Brano fornito:
◆ ◆ ◆ ◆ ◆

Oggi, all’apparenza sono tutti acculturati, ma, in realtà, sono tutti stupidi, allineati e coperti.
Poveri noi.
[quote]Mi viene un dubbio: le masse erano più colte (nonstante erano in pochi ad andare a scuola) ed avevano una coscienza più durante il ventennio che al giorno d’oggi?
Vedete, oggi sono tutti diplomati, laureati, conseguono master ecc., ma nel contempo noto che sono, altresì, ignoranti (dal voce del verbo ignorare), stupidi, asserviti, plagiati, chiusi mentalmente, senza anima. Mi spiace, preferisco la gente ignorante a questo punto, ma con una coscienza ed una capacità di reazione contro chi fa loro del male.
La storia ci insegna che le uniche rivoluzioni le hanno fatte le masse ignoranti e incolte.
Oggi, all’apparenza sono tutti acculturati, ma, in realtà, sono tutti stupidi, allineati e coperti.
Poveri noi.[/quote]
Manlio complimenti! non avrei potuto definire meglio quanto da te descritto.
Hai perfettamente ragione… provo ad aprire gli occhi a chi non si interessa perchè non sapendo non si rende conto che la nave affonda e poi i salvagenti sono per pochissimi…. ma piu’ ci provo e piu’ vengo definita ‘fanatica’ o ‘catastrofista’.
E’ veramente frustrante assistere ad uno settacolo così orribile senza avere la forza per impedirlo!
Dovremmo essere tantissimi, unirci insieme e tutto potrebbe essere cambiato!
Forse bisognerebbe collegare tutti i siti (anche quelli esteri) che hanno una visione aperta per fare un grande movimento verso il cambiamento… gli indignados e non solo insegnano.
Grazie
E se vendesse il Vaticano!

◆ ◆ ◆ ◆ ◆

Voci tratte da una fonte di dati

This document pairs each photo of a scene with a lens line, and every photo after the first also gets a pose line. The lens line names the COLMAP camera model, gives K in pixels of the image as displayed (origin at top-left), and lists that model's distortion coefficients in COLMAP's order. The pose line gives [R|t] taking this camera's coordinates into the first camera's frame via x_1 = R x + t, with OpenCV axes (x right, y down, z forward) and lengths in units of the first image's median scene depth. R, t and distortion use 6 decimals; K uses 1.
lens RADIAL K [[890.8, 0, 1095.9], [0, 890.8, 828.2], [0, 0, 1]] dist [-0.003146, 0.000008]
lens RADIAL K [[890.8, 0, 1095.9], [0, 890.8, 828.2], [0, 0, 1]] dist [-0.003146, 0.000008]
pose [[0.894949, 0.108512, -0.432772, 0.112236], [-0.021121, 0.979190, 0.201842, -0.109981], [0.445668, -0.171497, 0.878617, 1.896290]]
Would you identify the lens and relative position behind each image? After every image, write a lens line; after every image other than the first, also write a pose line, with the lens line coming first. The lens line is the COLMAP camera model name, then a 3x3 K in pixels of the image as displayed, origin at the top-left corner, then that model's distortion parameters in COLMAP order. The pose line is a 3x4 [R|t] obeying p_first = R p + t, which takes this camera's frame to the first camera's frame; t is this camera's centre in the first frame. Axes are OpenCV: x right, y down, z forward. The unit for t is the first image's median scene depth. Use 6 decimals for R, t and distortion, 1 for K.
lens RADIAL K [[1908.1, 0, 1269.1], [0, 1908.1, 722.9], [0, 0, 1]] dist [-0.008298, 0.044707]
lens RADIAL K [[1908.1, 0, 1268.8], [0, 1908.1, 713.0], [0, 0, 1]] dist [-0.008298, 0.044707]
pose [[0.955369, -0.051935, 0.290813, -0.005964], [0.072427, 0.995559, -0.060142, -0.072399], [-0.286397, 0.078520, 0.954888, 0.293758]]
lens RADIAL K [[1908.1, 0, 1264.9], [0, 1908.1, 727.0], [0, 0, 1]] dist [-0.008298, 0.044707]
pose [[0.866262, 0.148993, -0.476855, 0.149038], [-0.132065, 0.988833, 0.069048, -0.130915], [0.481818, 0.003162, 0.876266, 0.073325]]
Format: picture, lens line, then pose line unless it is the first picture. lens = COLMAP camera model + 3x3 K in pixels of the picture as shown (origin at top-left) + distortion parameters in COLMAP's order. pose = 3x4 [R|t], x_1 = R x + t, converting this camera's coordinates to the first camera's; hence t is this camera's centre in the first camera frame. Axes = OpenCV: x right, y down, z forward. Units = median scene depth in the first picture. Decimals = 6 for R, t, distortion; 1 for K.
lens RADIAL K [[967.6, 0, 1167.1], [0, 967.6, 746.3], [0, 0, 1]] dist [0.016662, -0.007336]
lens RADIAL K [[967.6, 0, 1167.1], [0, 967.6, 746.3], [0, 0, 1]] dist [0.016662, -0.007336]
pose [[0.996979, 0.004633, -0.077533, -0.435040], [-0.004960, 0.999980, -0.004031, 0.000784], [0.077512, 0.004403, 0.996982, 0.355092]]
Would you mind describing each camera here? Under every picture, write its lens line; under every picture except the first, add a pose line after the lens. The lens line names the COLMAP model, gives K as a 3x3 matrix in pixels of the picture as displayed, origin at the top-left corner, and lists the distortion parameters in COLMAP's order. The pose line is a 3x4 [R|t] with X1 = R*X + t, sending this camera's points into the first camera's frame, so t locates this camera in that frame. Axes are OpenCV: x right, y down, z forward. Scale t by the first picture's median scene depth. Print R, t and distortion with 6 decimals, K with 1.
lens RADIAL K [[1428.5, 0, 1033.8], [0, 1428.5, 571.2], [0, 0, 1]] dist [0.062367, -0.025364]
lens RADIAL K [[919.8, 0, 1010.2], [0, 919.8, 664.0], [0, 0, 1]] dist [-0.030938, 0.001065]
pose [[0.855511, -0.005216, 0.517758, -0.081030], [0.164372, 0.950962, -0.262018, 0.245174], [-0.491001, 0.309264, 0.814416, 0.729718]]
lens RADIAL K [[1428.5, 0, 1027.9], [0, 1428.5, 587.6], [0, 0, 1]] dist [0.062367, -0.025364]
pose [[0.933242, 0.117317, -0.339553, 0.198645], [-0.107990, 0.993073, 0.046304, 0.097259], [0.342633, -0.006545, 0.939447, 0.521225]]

◆ ◆ ◆ ◆ ◆

Compiti da svolgere:
**A.** Trascrivi dal brano il passo che comincia con "[quote]Mi viene un" e prosegue fino a "al giorno d’oggi?".
**B.** Nel brano, elenca tutti i tratti che vengono attribuiti alla gente di oggi subito dopo le parole "sono, altresì,".
Per rispondere attieniti soltanto al brano.

Soluzioni per compito:
**A.**
[quote]Mi viene un dubbio: le masse erano più colte (nonstante erano in pochi ad andare a scuola) ed avevano una coscienza più durante il ventennio che al giorno d’oggi?

**B.** ignoranti, stupidi, asserviti, plagiati, chiusi mentalmente, senza anima